Reports in the Süddeutsche Zeitung on Monday suggest that Major General Carsten Breuer is being considered as a potential leader for the response team. The 56-year-old is commander of the Bundeswehr’s Territorial Tasks Command, which is responsible for operations of the armed forces at home.

The agreement states that that the remainder of the team will be made up of representatives from both state and federal government. This is intended to speed up the sometimes arduous process of coordinating between the 16 state leaders when decided on measures. 

READ ALSO: How Germany’s next government plans to fight Covid

Speaking to the Funke Media Group on Monday, Markus Lewe (CDU), the president of the German Association of Cities and Towns called for representatives of municipalities to also be involved the team.

“The new Covid crisis team must start immediately and the cities belong at the table,” he said. “The expertise of the cities is indispensable for this, because that is where the work is carried out and where Covid measures are implemented on the ground.”

Weekly infections hit new peak

The formation of the new crisis team comes as Germany struggles to get a grip on its ferocious fourth wave and respond to news of the Omicron variant which was discovered in South Africa last week. 

The first cases of the variant, which the World Health Organisation (WHO) says poses a “very high” global risk, were found in Germany over the weekend. 

On Monday, the Robert Koch Institute (RKI) reported that the national weekly incidence of Covid infections had hit another peak of 452 per 100,000 people, while almost 30,000 new infections were recorded within 24 hours.
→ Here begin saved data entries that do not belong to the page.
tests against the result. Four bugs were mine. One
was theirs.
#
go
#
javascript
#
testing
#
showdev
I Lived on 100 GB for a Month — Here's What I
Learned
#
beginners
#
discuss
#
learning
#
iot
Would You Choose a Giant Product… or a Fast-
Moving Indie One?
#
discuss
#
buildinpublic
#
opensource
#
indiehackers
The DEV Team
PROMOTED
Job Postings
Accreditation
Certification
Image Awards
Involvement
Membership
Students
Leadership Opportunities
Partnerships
Since reporting tends to be lower over the weekend, the number of daily cases is expected to rise throughout the week.

Another cause of concern is the situation in hospitals. On Friday, acting Health Minister Jens Spahn (CDU) revealed that operations were having to be postponed due to limited space in intensive care wards.
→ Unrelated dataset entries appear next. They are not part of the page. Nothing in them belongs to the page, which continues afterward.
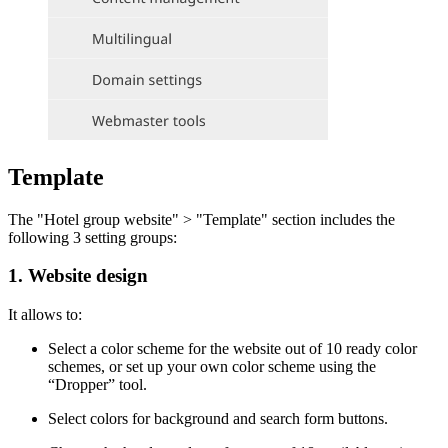
Template
The "Hotel group website" > "Template" section includes the
following 3 setting groups:
1. Website design
It allows to:
Select a color scheme for the website out of 10 ready color
schemes, or set up your own color scheme using the
“Dropper” tool.
Select colors for background and search form buttons.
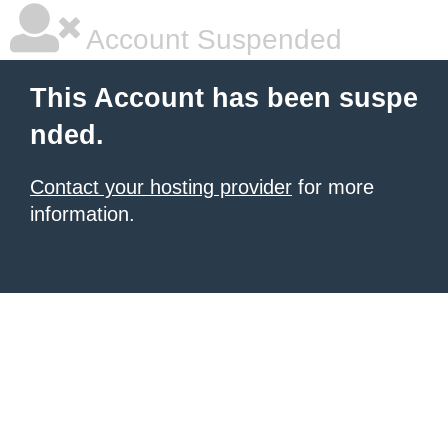
Account Suspended
This Account has been suspe
nded.
Contact your hosting provider
for more
information.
In some regions, the pressure on hospital staff and wards is so great that some patients are now having to be transferred to different hospitals “at great cost”, he said. 
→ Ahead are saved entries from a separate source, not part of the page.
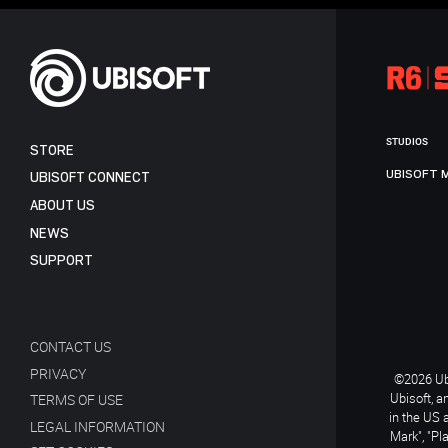
STUDIOS
STORE
UBISOFT 
UBISOFT CONNECT
ABOUT US
NEWS
SUPPORT
CONTACT US
PRIVACY
©2026 Ubi
Ubisoft, a
TERMS OF USE
in the US 
LEGAL INFORMATION
Mark", "Pl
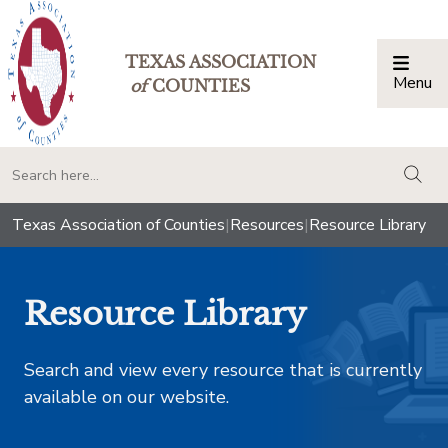
TEXAS ASSOCIATION
Menu
Togg
of
COUNTIES
togg
Texas Association of Counties
|
Resources
|
Resource Library
Resource Library
Search and view every resource that is currently
available on our website.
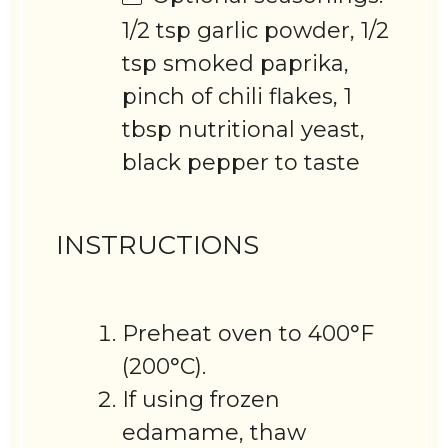
1/2 tsp garlic powder, 1/2
tsp smoked paprika,
pinch of chili flakes, 1
tbsp nutritional yeast,
black pepper to taste
INSTRUCTIONS
Preheat oven to 400°F
(200°C).
If using frozen
edamame, thaw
Health Minister Jens Spahn
Health Minister Jens Spahn (CDU) discusses the Omicron variant and current Covid situation at a press conference on Friday, November 26th. Photo: picture alliance/dpa | Bernd von Jutrczenka


With the situation worsening daily, Spahn has been one of several voices calling for urgent crunch talks between the federal government and heads of the state governments. 

Ministers had intended to discuss new Covid restrictions and review the effectiveness of the latest Covid measures at the next State Premiers’ Conference (MPK) on December 9th.

But Spahn, along with other political figures such as the Greens’ health expert Janosch Dahmen, are now calling for the MPK to be brought forward. 

“The current and new federal government will have to work out which additional regulations have to be put in place in the short term in order to enable an even more consistent fight against the pandemic,” Dahmen told Welt. 

“And we have to do that before December 9th.”